Content starts
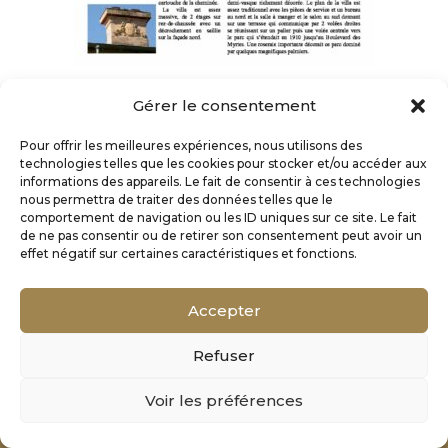
Gérer le consentement
Pour offrir les meilleures expériences, nous utilisons des
technologies telles que les cookies pour stocker et/ou accéder aux
informations des appareils. Le fait de consentir à ces technologies
nous permettra de traiter des données telles que le
comportement de navigation ou les ID uniques sur ce site. Le fait
de ne pas consentir ou de retirer son consentement peut avoir un
effet négatif sur certaines caractéristiques et fonctions.
Accepter
Refuser
Mentions Légales
Voir les préférences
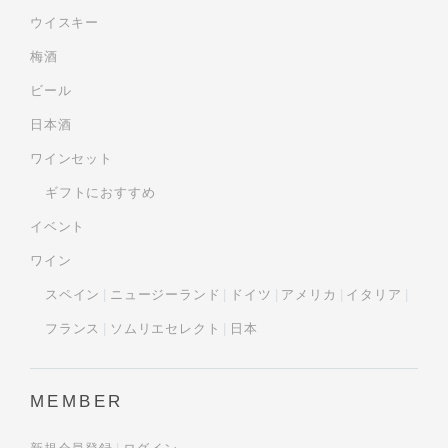
ウイスキー
梅酒
ビール
日本酒
ワインセット
ギフトにおすすめ
イベント
ワイン
スペイン
ニュージーランド
ドイツ
アメリカ
イタリア
フランス
ソムリエセレクト
日本
MEMBER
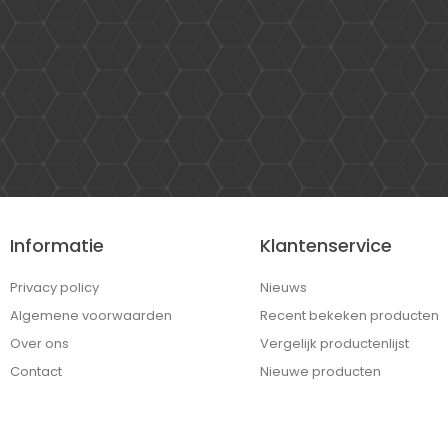
Informatie
Klantenservice
Privacy policy
Nieuws
Algemene voorwaarden
Recent bekeken producten
Over ons
Vergelijk productenlijst
Contact
Nieuwe producten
Content ends
Pull out every line in the material above where "consentir" occurs.

informations des appareils. Le fait de consentir à ces technologies
de ne pas consentir ou de retirer son consentement peut avoir un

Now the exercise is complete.